There is no evidence that professional teeth whitening procedures cause any damage to the tooth’s enamel or nerve. Studies have shown that the hardness of the enamel is not affected by whitening treatments over many years. These studies also indicate that whitening does not lead to damage to the tooth’s nerve or correlate to a root canal. Damage is also not observed to crowns, fillings, bonds, veneers, or bridges, however these false teeth do not whiten, so they may need to be replaced to match the new whiteness of your natural teeth.

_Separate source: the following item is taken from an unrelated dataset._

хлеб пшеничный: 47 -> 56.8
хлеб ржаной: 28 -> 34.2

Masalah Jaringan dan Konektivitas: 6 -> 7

There are major differences between over-the-counter and professional teeth whitening treatments. To begin, over-the-counter treatments, such as whitening strips or toothpaste, usually result in little to no noticeable color change in teeth. These products contain a lower strength bleaching agent that equates to three percent hydrogen peroxide. Professional treatments that are applied by dentists range from 15 to 43 percent hydrogen peroxide. The higher concentration of hydrogen peroxide is why professional dental whitening procedures are so much more effective and result in visible results. Professional whitening is also safer as dentists will protect your gums with gel or shields, while over the counter treatments have no protective measures.
No, whitening does not work to the same extent on all teeth. The results of whitening procedures vary from person to person. The type of stain also affects how well the whitening process works. Yellow-ish stained teeth respond the best to whitening treatments, while brown-ish teeth don’t respond quite as well, and grey-ish may not respond at all. Unfortunately, not all teeth are a blinding white color after a whitening procedure. If whitening does not work, dental restorations might be a better choice. It is also important to note that fillings, crowns, veneers, bridges, and any other dental implant do not whiten. If someone with dental implants gets their natural teeth whitened, it will result in uneven whitening. Community Smiles Dentist can guide you on the best strategy for even whitening.
People in various life stages and with different conditions should not get their teeth whitened. First, teeth whitening isn't recommended to children under the age of 16. In children, the nerve of the tooth is larger and can be irritated, resulting in teeth sensitivity. The second group of individuals not recommended to get teeth whitened are women who are pregnant or lactating. Additionally, individuals allergic to the whitening agent peroxide should not do teeth whitening treatments. People with teeth or gum issues should discuss whitening with a Community Smiles Dentist before using over-the-counter whitening or receiving professional whitening; it may increase sensitivity or exacerbate the problem already present. These conditions include receding gums, gum disease, worn enamel, cavities, and exposed roots. Before being whitened, cavities need to be treated so that the whitening agents do not go into where the decay is and cause additional sensitivity. As for exposed roots, whitening will not work because there is no enamel layer to whiten.